EXERCISE DETAILS:
What is the number of lines in the data below that contain "CENTER"? Answer with that number and no other words.

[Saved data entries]

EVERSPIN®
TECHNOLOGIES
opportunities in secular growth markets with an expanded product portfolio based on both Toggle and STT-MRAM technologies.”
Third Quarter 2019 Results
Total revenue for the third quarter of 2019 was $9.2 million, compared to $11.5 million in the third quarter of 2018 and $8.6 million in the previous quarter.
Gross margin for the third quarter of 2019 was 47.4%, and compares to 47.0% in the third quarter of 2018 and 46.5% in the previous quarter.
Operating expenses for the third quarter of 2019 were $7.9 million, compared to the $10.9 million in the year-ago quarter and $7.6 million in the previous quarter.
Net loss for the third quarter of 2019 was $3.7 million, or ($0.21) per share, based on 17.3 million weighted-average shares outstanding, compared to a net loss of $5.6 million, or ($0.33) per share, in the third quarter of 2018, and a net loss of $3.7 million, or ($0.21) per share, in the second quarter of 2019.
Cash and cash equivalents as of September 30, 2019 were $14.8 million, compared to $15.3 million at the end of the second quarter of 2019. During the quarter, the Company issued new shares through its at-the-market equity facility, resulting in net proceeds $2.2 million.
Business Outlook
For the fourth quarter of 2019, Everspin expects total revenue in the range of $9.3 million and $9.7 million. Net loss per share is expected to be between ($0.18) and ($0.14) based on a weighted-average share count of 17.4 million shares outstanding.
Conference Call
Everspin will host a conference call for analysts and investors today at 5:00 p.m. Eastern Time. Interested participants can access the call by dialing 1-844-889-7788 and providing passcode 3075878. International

...

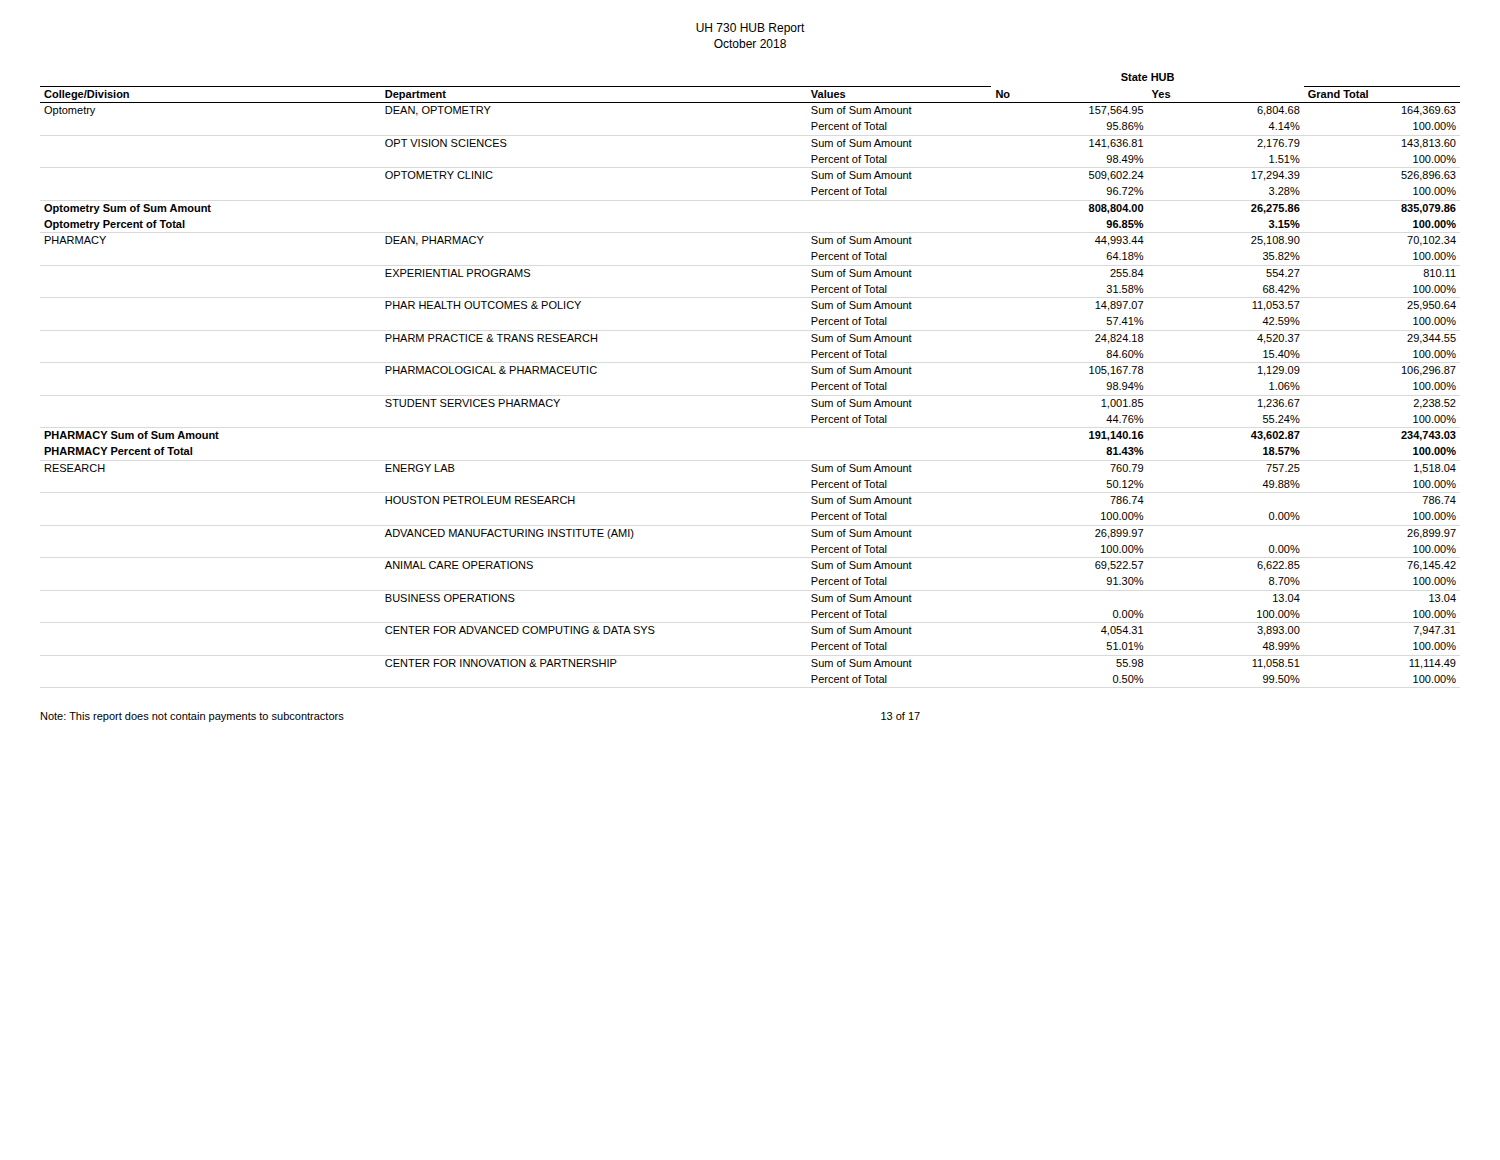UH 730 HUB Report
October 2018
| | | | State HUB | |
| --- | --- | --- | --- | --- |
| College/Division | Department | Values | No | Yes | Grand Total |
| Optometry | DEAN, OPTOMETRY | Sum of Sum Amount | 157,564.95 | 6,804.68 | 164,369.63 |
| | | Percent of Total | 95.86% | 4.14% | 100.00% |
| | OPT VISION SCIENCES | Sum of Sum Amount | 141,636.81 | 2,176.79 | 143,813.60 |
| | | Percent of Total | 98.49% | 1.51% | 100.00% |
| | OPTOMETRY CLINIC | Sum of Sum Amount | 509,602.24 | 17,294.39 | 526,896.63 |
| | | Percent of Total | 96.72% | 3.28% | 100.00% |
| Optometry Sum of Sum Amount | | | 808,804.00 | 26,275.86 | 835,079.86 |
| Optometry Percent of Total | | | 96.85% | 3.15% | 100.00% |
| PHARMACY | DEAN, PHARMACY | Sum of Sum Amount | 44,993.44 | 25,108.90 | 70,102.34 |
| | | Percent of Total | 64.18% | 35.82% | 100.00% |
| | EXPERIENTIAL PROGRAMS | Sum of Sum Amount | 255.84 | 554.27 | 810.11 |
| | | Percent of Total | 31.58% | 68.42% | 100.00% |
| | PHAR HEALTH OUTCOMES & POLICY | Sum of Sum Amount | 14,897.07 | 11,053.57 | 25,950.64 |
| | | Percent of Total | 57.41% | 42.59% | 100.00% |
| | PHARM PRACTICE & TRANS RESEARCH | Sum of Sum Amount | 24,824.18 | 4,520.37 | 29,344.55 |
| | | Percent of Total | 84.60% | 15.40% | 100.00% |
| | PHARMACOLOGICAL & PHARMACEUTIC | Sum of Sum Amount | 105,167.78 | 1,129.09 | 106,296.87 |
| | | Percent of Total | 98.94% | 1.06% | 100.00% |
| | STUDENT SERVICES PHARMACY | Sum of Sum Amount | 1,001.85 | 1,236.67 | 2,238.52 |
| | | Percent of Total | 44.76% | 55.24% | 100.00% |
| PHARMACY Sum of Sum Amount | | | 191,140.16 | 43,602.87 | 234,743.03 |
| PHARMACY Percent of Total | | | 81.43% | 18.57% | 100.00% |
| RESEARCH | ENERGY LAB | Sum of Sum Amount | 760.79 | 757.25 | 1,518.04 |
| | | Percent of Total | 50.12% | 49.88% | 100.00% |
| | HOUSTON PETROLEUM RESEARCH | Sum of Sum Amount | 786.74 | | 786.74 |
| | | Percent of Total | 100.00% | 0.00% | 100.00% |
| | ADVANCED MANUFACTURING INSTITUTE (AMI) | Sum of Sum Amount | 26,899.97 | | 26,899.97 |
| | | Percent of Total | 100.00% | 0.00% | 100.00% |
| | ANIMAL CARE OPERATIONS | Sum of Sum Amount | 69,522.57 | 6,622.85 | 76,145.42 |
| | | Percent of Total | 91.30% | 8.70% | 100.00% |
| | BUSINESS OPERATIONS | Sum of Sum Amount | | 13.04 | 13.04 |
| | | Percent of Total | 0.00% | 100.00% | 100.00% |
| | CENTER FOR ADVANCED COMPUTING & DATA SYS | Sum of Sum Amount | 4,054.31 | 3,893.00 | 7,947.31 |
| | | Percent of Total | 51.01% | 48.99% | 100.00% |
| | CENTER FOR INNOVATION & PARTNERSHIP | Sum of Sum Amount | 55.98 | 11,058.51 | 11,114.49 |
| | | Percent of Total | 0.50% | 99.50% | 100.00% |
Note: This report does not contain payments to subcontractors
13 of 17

==

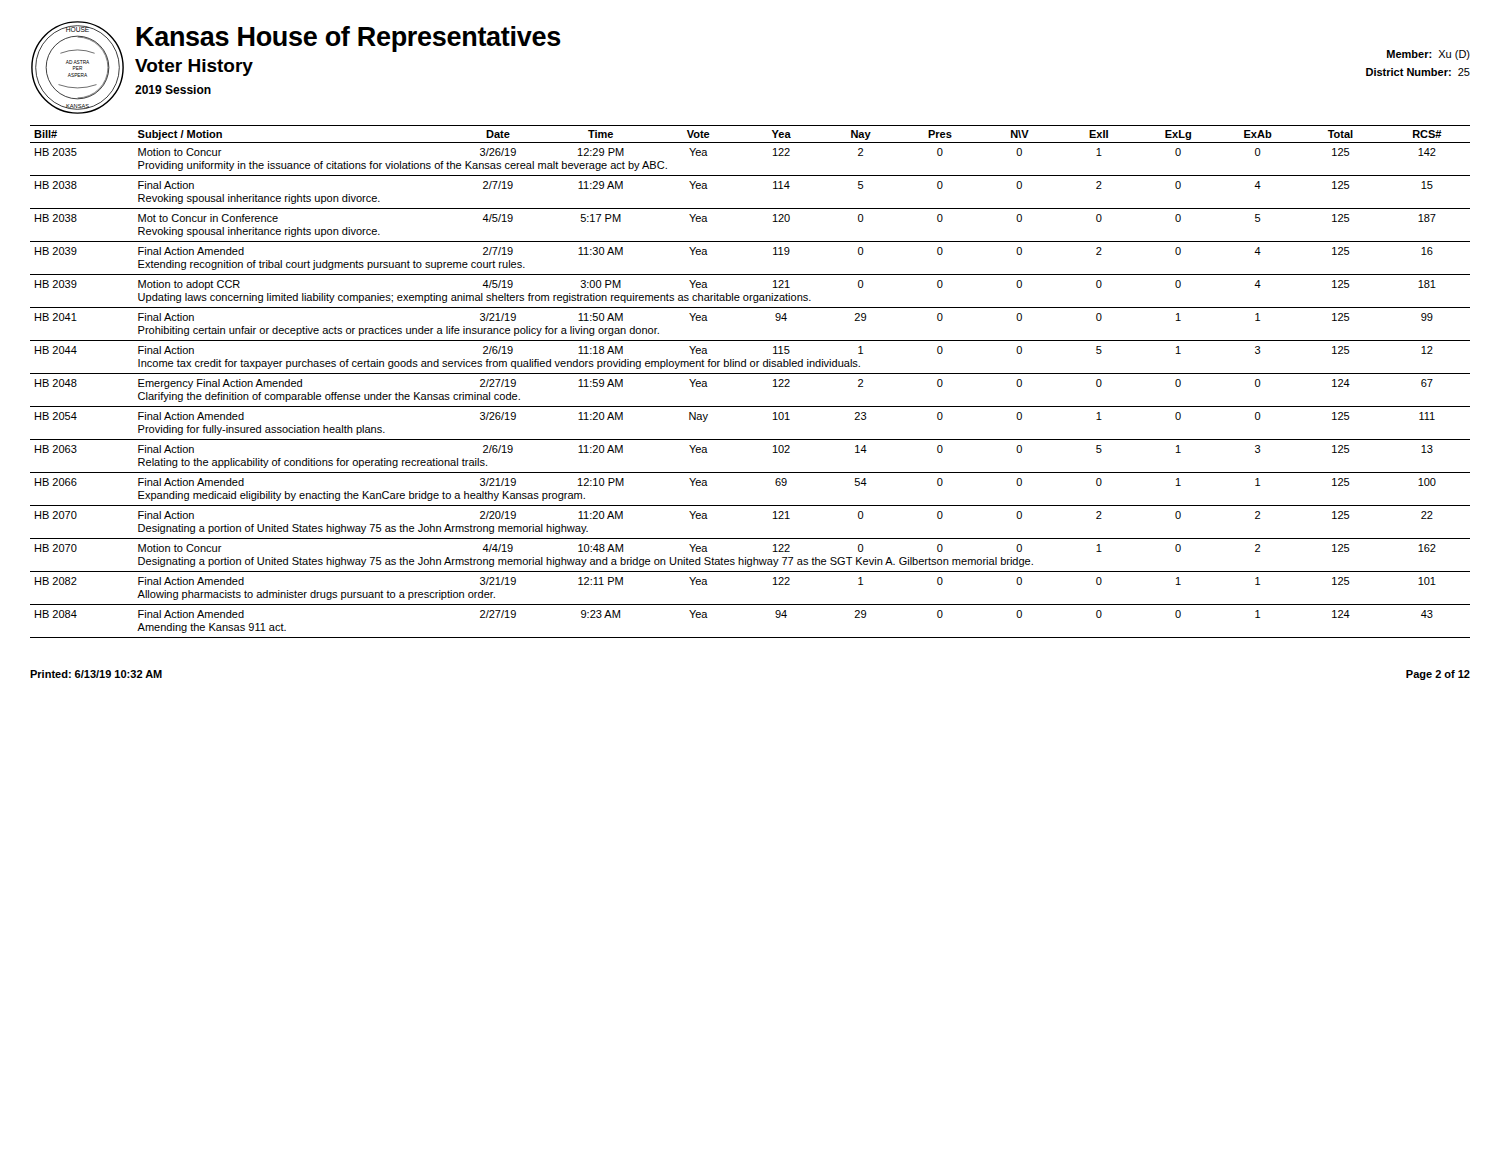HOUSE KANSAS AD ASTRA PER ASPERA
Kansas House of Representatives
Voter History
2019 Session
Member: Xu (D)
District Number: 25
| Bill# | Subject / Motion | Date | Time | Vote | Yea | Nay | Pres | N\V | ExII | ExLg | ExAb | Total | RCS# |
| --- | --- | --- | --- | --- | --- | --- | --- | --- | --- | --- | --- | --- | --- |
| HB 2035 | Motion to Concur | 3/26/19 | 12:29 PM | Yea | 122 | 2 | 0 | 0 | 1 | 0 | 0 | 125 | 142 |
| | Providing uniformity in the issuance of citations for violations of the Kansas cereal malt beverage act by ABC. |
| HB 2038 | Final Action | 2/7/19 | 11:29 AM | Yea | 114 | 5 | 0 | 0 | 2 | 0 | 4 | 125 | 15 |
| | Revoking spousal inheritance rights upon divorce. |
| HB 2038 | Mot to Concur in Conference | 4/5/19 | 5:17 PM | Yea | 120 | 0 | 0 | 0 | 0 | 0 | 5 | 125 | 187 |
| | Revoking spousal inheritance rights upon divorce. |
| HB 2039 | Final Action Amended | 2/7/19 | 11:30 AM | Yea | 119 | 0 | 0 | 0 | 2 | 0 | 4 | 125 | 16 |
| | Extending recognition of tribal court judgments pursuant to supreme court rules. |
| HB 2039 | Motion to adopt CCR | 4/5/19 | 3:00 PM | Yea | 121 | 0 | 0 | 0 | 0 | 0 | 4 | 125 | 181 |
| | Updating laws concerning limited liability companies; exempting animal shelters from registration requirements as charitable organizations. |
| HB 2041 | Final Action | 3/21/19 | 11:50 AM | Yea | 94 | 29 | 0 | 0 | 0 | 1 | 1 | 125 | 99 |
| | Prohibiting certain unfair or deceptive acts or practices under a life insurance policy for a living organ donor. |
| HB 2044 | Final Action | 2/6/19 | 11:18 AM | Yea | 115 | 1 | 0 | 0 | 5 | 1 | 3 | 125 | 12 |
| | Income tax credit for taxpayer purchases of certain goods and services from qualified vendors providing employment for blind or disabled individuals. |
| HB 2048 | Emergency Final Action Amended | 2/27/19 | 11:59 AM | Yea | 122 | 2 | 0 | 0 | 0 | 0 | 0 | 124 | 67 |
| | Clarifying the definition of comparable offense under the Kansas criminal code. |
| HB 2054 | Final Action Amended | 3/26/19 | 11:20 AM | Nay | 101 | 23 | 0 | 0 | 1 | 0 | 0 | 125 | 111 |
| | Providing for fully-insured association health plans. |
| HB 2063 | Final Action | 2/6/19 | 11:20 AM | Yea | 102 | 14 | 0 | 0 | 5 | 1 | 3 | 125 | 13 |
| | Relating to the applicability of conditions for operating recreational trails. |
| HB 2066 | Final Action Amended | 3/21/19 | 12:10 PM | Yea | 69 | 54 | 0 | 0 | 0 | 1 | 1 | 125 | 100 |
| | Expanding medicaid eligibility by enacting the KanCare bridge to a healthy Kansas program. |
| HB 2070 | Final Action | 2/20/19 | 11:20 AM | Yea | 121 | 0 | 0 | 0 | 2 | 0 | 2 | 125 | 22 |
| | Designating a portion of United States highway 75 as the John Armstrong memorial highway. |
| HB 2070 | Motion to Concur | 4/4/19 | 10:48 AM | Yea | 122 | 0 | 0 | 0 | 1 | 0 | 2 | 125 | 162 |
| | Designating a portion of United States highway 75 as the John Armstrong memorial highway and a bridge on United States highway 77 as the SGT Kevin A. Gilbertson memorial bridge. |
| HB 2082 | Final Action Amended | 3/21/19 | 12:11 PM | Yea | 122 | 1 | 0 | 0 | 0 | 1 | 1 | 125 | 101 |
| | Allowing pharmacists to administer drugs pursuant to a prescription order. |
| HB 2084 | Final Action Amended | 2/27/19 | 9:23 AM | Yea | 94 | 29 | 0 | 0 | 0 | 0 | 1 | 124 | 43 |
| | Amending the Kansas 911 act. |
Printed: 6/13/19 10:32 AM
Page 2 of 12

ANSWER SPACE:
2